_Task to complete:_ Starting at the first of the rows and going on through the line with "s les moyens", substitute "équipement" for "matériel" and give those lines again with nothing else changed.

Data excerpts

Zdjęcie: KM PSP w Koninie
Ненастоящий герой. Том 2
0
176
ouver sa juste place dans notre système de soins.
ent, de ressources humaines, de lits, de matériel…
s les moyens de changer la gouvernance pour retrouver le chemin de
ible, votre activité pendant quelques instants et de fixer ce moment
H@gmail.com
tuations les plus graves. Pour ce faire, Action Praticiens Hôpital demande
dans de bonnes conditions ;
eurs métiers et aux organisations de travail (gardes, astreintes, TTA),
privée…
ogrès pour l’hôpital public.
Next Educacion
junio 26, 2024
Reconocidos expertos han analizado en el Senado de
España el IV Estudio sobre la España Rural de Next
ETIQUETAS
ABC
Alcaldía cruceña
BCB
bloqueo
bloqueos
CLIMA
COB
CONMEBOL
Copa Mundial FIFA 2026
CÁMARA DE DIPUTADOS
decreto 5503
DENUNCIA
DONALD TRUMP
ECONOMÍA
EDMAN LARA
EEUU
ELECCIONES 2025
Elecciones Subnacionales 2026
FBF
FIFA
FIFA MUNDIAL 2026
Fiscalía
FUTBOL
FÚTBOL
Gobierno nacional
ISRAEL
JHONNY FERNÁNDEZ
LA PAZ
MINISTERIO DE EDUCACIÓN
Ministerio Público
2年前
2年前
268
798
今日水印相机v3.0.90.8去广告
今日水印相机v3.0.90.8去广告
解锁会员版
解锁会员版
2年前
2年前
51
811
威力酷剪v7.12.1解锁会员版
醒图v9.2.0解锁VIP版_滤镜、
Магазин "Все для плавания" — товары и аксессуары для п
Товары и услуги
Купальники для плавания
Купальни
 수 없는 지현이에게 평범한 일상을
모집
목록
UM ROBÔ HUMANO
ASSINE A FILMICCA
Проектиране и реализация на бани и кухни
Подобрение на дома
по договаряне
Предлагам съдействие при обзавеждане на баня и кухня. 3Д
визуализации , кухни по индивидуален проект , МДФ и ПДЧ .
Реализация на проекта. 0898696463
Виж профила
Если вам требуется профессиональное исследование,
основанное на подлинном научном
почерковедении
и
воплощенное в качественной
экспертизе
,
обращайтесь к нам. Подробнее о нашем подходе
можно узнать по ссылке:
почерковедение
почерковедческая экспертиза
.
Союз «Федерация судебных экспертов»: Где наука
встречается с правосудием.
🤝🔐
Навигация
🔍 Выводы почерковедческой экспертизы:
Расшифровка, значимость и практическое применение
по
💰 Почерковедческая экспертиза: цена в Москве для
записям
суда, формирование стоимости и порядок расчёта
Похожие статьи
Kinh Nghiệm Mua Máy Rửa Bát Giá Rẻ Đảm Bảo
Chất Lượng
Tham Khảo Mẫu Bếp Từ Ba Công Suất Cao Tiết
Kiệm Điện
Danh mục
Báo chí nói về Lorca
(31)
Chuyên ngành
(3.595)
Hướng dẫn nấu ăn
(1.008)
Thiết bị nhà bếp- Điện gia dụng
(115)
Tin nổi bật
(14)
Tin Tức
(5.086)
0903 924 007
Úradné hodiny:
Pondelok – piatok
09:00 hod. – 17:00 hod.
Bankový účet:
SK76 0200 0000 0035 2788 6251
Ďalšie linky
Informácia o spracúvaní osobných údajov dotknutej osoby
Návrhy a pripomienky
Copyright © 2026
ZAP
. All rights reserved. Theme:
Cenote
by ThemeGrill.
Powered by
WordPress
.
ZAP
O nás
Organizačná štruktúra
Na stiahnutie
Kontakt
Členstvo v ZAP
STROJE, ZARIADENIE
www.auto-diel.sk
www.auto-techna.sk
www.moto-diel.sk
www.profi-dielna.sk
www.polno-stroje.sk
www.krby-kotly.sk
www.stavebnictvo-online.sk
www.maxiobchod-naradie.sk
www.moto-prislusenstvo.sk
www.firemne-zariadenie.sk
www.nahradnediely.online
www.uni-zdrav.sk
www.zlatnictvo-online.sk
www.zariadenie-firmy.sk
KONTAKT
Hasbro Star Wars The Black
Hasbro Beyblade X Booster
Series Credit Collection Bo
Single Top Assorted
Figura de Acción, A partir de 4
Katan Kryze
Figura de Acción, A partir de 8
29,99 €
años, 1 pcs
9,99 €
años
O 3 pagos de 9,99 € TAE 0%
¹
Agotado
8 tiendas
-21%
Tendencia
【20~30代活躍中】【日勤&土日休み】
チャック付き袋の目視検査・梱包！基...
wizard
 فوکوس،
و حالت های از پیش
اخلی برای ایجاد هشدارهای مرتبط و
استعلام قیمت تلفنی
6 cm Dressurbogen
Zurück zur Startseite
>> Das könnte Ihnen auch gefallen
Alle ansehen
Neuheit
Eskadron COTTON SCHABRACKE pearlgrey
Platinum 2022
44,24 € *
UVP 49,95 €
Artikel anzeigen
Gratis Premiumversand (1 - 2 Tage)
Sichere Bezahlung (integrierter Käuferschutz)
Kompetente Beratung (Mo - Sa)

_Solution to this task:_
Zdjęcie: KM PSP w Koninie
Ненастоящий герой. Том 2
0
176
ouver sa juste place dans notre système de soins.
ent, de ressources humaines, de lits, de équipement…
s les moyens de changer la gouvernance pour retrouver le chemin de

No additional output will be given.